▶ _What you are asked to do_
A stretch of the entries below is to be set down exactly, running from the line with "spoon rest: none" through the line with "fruit bowl: present", both included, and no other line.

▶ _Supplied entries_
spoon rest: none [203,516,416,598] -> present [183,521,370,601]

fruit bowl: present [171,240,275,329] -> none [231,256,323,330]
--
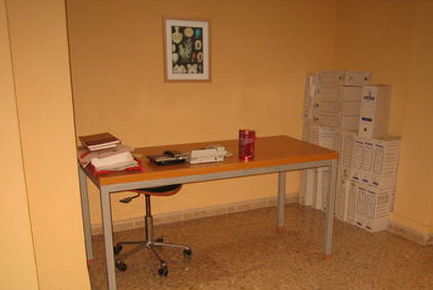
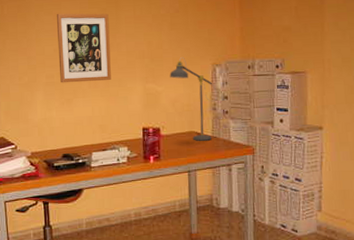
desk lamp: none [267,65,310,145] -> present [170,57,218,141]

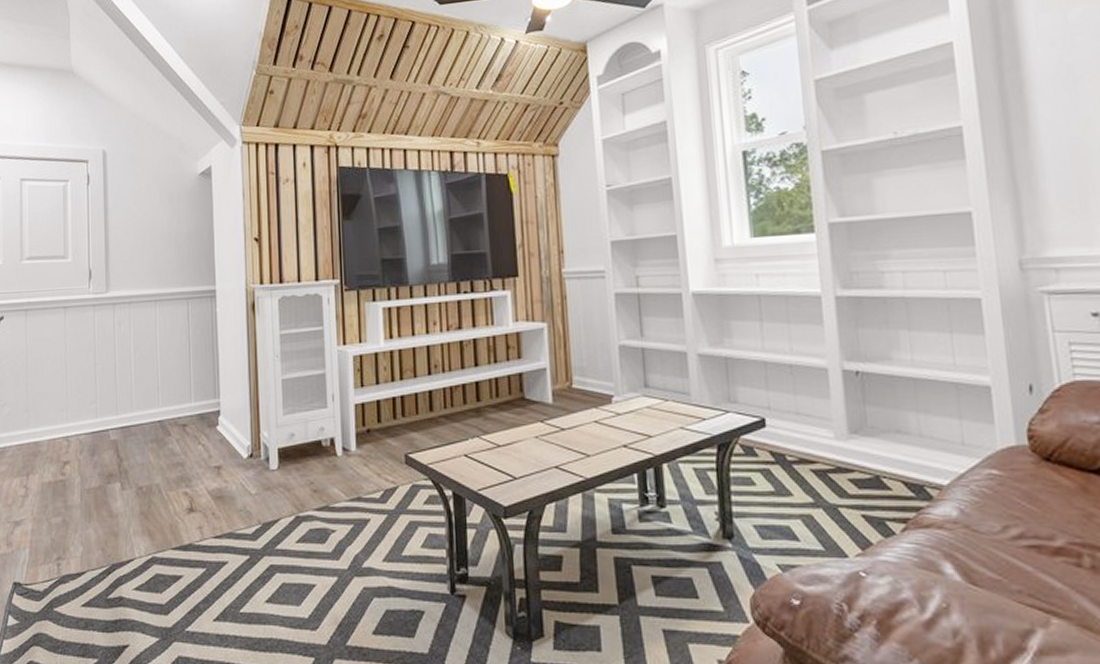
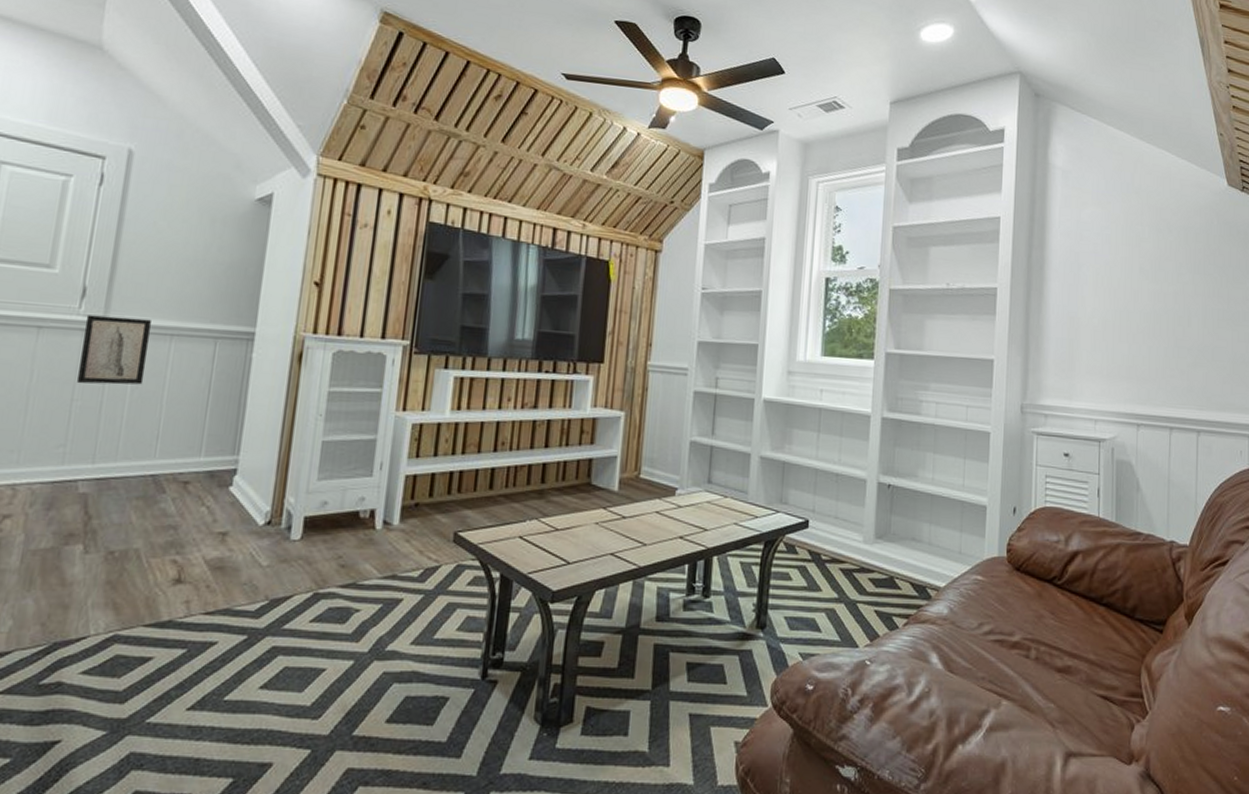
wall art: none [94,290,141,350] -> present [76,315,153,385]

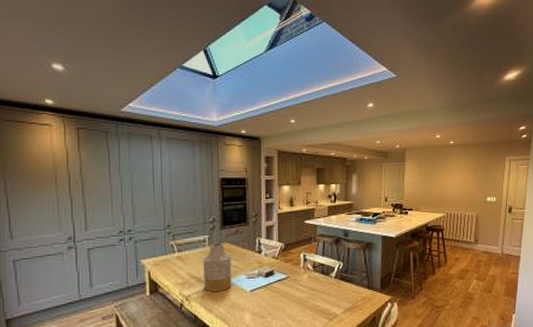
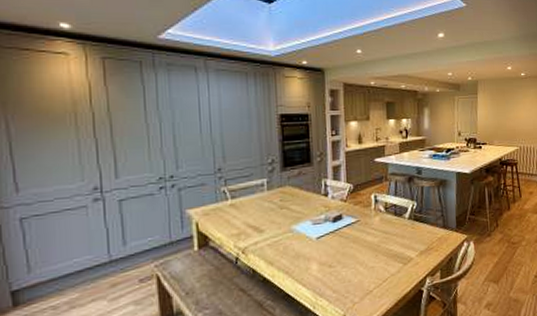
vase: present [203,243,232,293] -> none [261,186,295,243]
* * *
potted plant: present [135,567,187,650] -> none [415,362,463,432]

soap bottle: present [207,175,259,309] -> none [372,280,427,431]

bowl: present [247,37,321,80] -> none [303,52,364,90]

▶ _Answer to the problem_
spoon rest: none [203,516,416,598] -> present [183,521,370,601]

fruit bowl: present [171,240,275,329] -> none [231,256,323,330]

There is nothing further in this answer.